Purging the past

I have always been a sentimental person.
If I had to pinpoint why, I would attribute it to being an only child. The extra special attention I received from family always led to extra special gifts. I felt special to be allowed to have an object beyond my years. It was a treasure.
As an adult, I still have items that I keep near and dear to my heart. I know exactly who gave them to me and for what occasion. By no means am I a hoarder of all things, but the special things are very difficult to let go.
Naturally, the same trend would occur for all things baby/child related. We have numerous totes in our basement with clothes. The totes are sized beginning with Baby Bug, Baby Bird, and Bookworms items of clothing. When each child left it took quite a while to pack their belongings. When that time came I remember picking each and every piece and remembering a special moment we had with the child wearing that particular outfit. I know most moms have that same moment with their child’s clothing, but I feel that my memory box is extra full, simply for the fact that when our children wear the outfit I never know when the next time I will see them in it will be.
The totes have been left untouched for months now.

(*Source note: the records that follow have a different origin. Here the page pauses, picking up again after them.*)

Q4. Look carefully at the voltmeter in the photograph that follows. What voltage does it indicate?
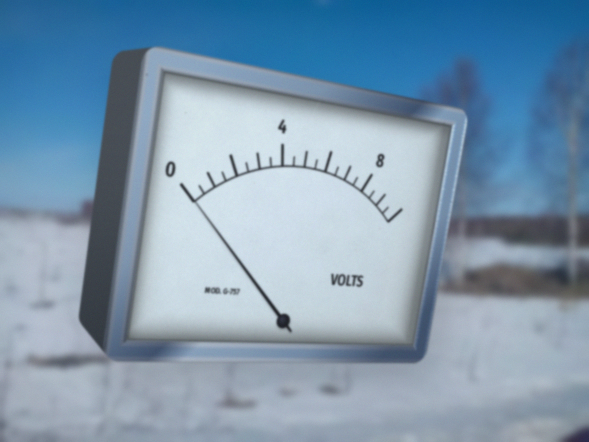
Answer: 0 V
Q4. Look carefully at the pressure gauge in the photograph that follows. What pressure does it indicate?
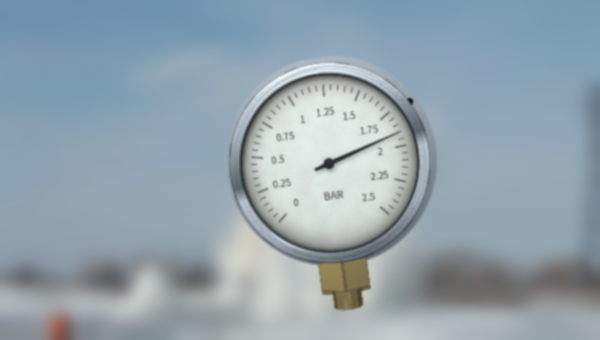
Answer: 1.9 bar
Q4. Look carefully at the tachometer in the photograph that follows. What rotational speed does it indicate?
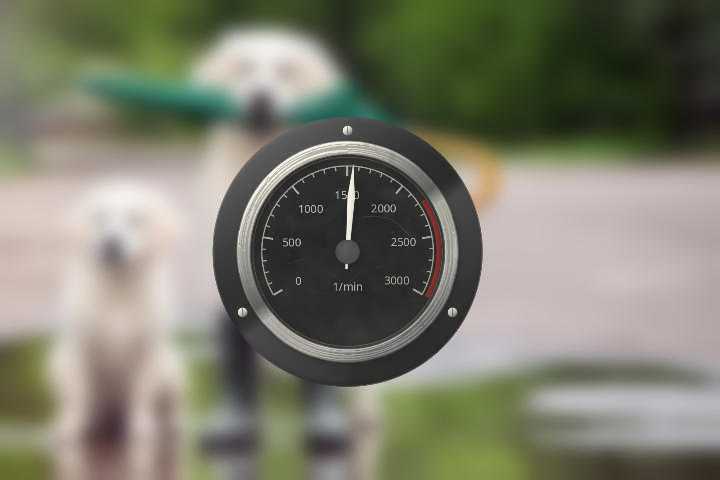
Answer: 1550 rpm
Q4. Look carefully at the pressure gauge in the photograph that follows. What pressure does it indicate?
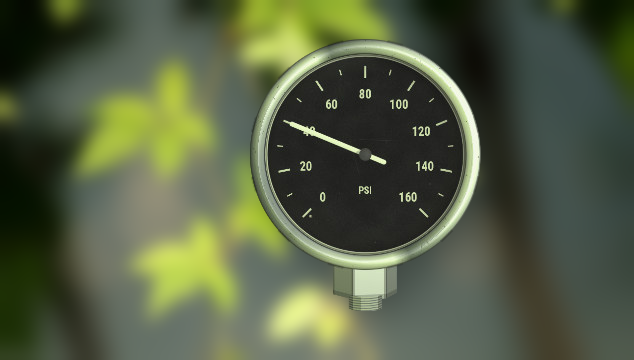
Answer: 40 psi
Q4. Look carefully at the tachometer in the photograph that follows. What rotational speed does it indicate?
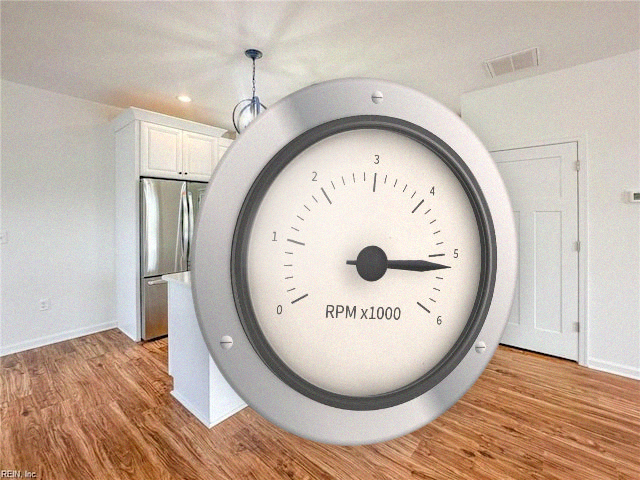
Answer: 5200 rpm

When we were placed with our little girl ( name still yet to be determined) we obviously bought different gender clothing. Another reason for those totes to remain untouched.
As the weather changes and I prepare to buy summer clothing for our little girl, and she grows out of the outfits bought for her when we she first came to us, I knew I had to sort through the clothing in our basement to make room for the new. We are also having our surrogate visit next week, and cleaning up is a number one priority.
Its like a band aid, you have to do it fast, or you wont ever do it.
Yesterday I sat in the basement while little girl played. My husband responded ” You cant hold on to the items forever. When we get a new child you will want to buy new things for him. We cant keep these clothes. Its like keeping them for a child who has died.” I didn’t think his words were at all harsh, he was simply speaking what deep in my heart already knew.
The first tote belonged to Bookworm. He was with us the shortest time, but also the most fun time; summer. His cute little t-shirts and plaid shorts were just so adorable. My mind immediately went to park play dates and applying sun block on his skin and long days spent by the water. I could almost feel those moments again.
The task of setting out the clothing in “lots” to sell on our local moms buy/sell page began. I posted the photos and got a response from someone interested in buying whatever I had. I took more photos. grateful to have someone buying them so they would just be gone. We set a date/ time to meet and I took the clothes upstairs to bag them. I came across one set of shorts in particular and brought them to my face. The smell was still there. The sweet smell of the beach, lotion and fun. My heart began to ache. I missed Bookworm all over again.
As each day passes, it gets slightly easier. I miss the boys less and less. There is no doubt that as summer approaches, I will miss Bookworm a little more, after all, Summer 2014 was pretty amazing 🙂
I know that purging the clothes is best for my mind and soul. I cant live with regrets. By purging the past now, I already feel ready to face the future. Whatever comes our way, I’m ready… I think.